** START OF Quoted passage **
Do You Speak Hawaiian?

May 15, 2014 by

The answer to the title question is tricky as there are actually two Hawaiian tongues: one known as the Hawaiian language, as simply Hawaiian or (in Hawaiian)’Olelo Hawai’i, and the other called Hawaiian Pidgin. The former is a language of the Austronesian family, related most closely to languages of French Polynesia, while the latter is an English-based creole—rather than a pidgin, despite the name. The existence of the two Hawaiian languages is due to two waves of settlement on the islands: the original Polynesian colonization and the later arrival of American, Chinese, Filipino, Japanese, Korean, Portuguese, and other immigrant workers in the 19th and 20th centuries.


The Hawaiian language is a member of the Polynesian branch of the Austronesian family (see chart on the left, from Pereltsvaig 2012). Its closest relatives are languages of French Polynesia—the Marquesan languages, Austral, Tahitian, and Tuamotuan—as well as Māori (the language of New Zealand aborigines), Rarotongan (spoken on Cook Islands), and Rapa Nui (the language of Easter Island). The more distant relatives of Hawaiian include (in the order of decreasing relatedness) Samoan, Tongan, and Fijian. Distantly related Austronesian languages include Tagalog, Malay, and Malagasy. The relative degrees of affinity between Hawaiian and other Austronesian languages can be explained by, and are evidence of, Austronesian expansion from Southeast Asia into the Pacific, which is discussed in the following Languages of the World post. The particularly strong link between Hawaiian and the Marquesan languages is explained by the fact that the Marquesans colonized the Hawaiian archipelago around 300 CE (Schütz 1994: 334–336); the older form of Marquesan developed into the present-day  Hawaiian and the Marquesan languages. The close link to Tahitian is due to later voyaging between the Hawaiian archipelago and the Society Islands.
** END OF Quoted passage **
** START OF Recorded data **
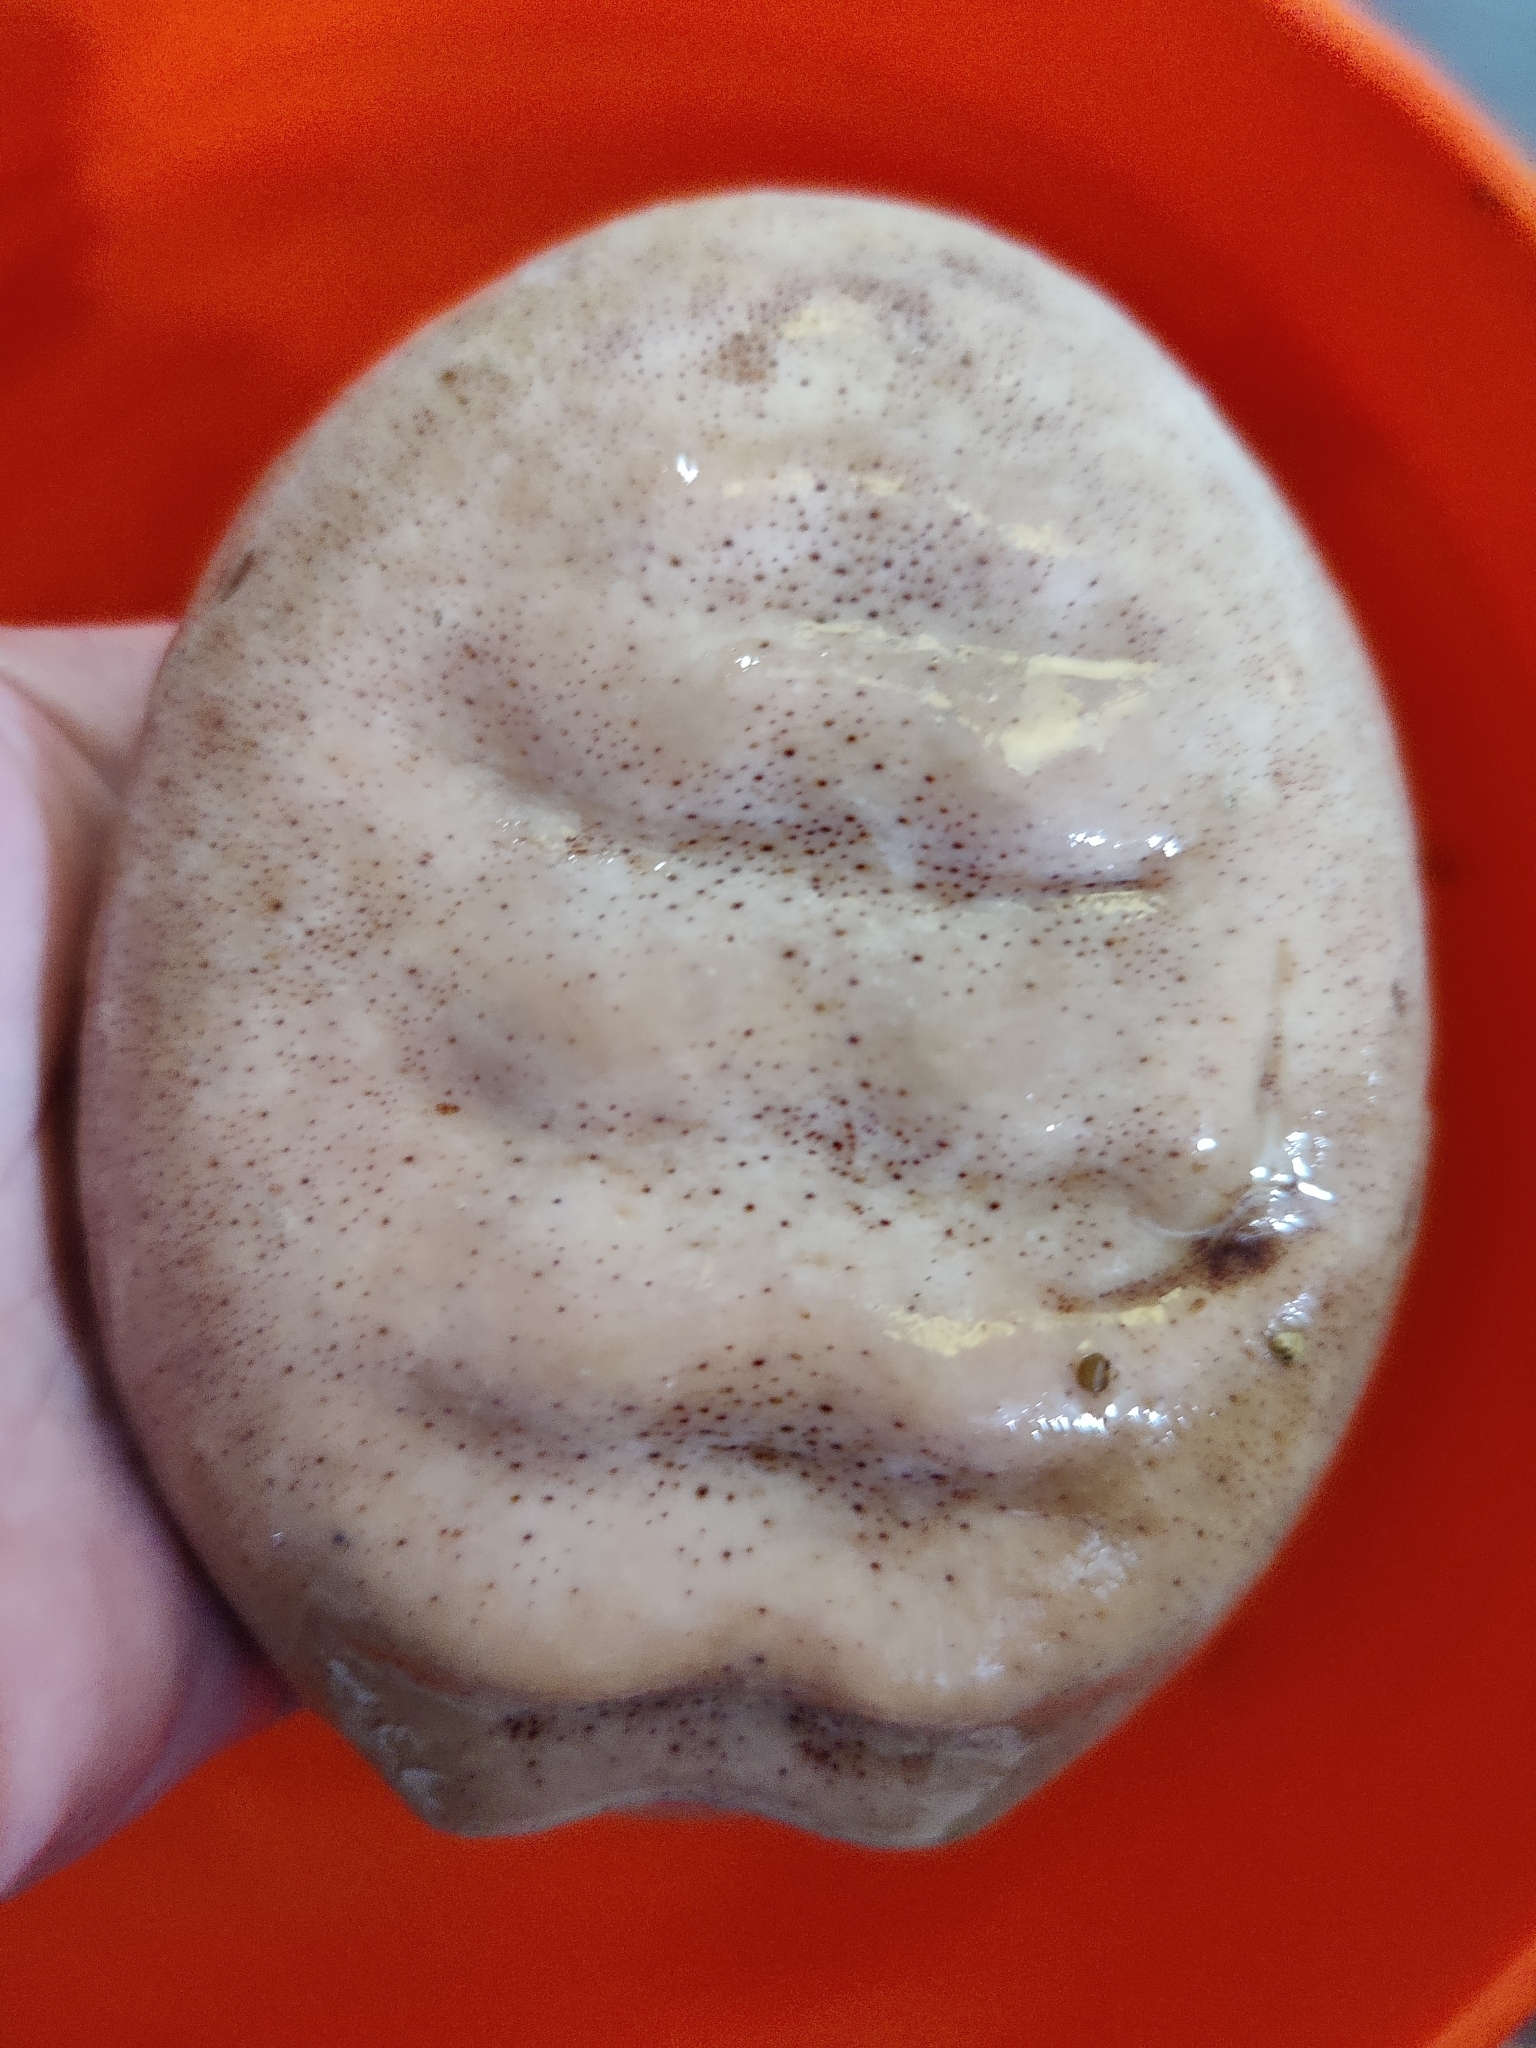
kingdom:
** END OF Recorded data **
_Instructions for the task_. According to the text on the Hawaiian languages, around what year did the Marquesans colonize the Hawaiian archipelago? The listing plays no part in the work here.

_Task output_. Around 300 CE.